> [TASK DIRECTIONS]
For the listing underneath, give the count of lines containing the string "constructor" and nothing further.

> [DATA FOR THE TASK]
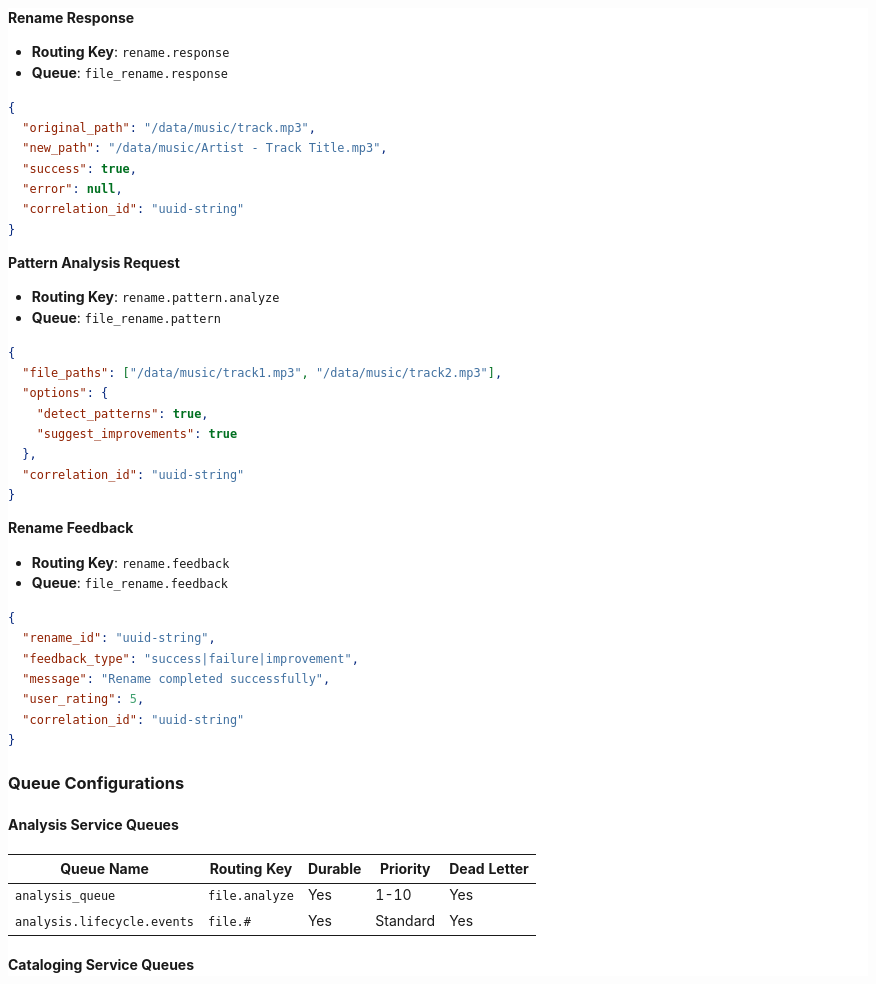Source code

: **Rename Response**
- **Routing Key**: `rename.response`
- **Queue**: `file_rename.response`

```json
{
  "original_path": "/data/music/track.mp3",
  "new_path": "/data/music/Artist - Track Title.mp3",
  "success": true,
  "error": null,
  "correlation_id": "uuid-string"
}
```

**Pattern Analysis Request**
- **Routing Key**: `rename.pattern.analyze`
- **Queue**: `file_rename.pattern`

```json
{
  "file_paths": ["/data/music/track1.mp3", "/data/music/track2.mp3"],
  "options": {
    "detect_patterns": true,
    "suggest_improvements": true
  },
  "correlation_id": "uuid-string"
}
```

**Rename Feedback**
- **Routing Key**: `rename.feedback`
- **Queue**: `file_rename.feedback`

```json
{
  "rename_id": "uuid-string",
  "feedback_type": "success|failure|improvement",
  "message": "Rename completed successfully",
  "user_rating": 5,
  "correlation_id": "uuid-string"
}
```

### Queue Configurations

#### Analysis Service Queues

| Queue Name | Routing Key | Durable | Priority | Dead Letter |
|------------|-------------|---------|----------|-------------|
| `analysis_queue` | `file.analyze` | Yes | 1-10 | Yes |
| `analysis.lifecycle.events` | `file.#` | Yes | Standard | Yes |

#### Cataloging Service Queues
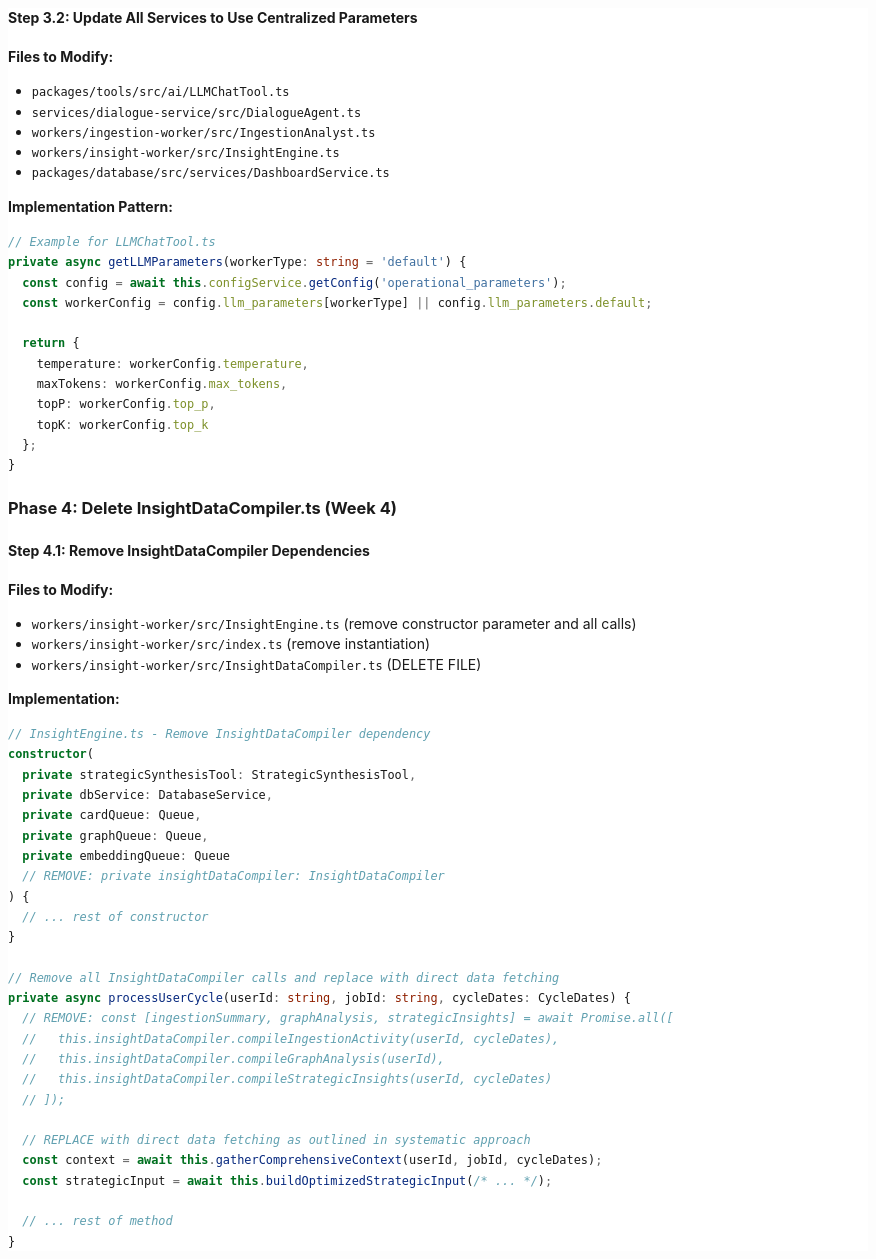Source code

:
```json
```

#### **Step 3.2: Update All Services to Use Centralized Parameters**
**Files to Modify:**
- `packages/tools/src/ai/LLMChatTool.ts`
- `services/dialogue-service/src/DialogueAgent.ts`
- `workers/ingestion-worker/src/IngestionAnalyst.ts`
- `workers/insight-worker/src/InsightEngine.ts`
- `packages/database/src/services/DashboardService.ts`

**Implementation Pattern:**
```typescript
// Example for LLMChatTool.ts
private async getLLMParameters(workerType: string = 'default') {
  const config = await this.configService.getConfig('operational_parameters');
  const workerConfig = config.llm_parameters[workerType] || config.llm_parameters.default;
  
  return {
    temperature: workerConfig.temperature,
    maxTokens: workerConfig.max_tokens,
    topP: workerConfig.top_p,
    topK: workerConfig.top_k
  };
}
```

### **Phase 4: Delete InsightDataCompiler.ts (Week 4)**

#### **Step 4.1: Remove InsightDataCompiler Dependencies**
**Files to Modify:**
- `workers/insight-worker/src/InsightEngine.ts` (remove constructor parameter and all calls)
- `workers/insight-worker/src/index.ts` (remove instantiation)
- `workers/insight-worker/src/InsightDataCompiler.ts` (DELETE FILE)

**Implementation:**
```typescript
// InsightEngine.ts - Remove InsightDataCompiler dependency
constructor(
  private strategicSynthesisTool: StrategicSynthesisTool,
  private dbService: DatabaseService,
  private cardQueue: Queue,
  private graphQueue: Queue,
  private embeddingQueue: Queue
  // REMOVE: private insightDataCompiler: InsightDataCompiler
) {
  // ... rest of constructor
}

// Remove all InsightDataCompiler calls and replace with direct data fetching
private async processUserCycle(userId: string, jobId: string, cycleDates: CycleDates) {
  // REMOVE: const [ingestionSummary, graphAnalysis, strategicInsights] = await Promise.all([
  //   this.insightDataCompiler.compileIngestionActivity(userId, cycleDates),
  //   this.insightDataCompiler.compileGraphAnalysis(userId),
  //   this.insightDataCompiler.compileStrategicInsights(userId, cycleDates)
  // ]);

  // REPLACE with direct data fetching as outlined in systematic approach
  const context = await this.gatherComprehensiveContext(userId, jobId, cycleDates);
  const strategicInput = await this.buildOptimizedStrategicInput(/* ... */);
  
  // ... rest of method
}
```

> [TASK RESULT]
3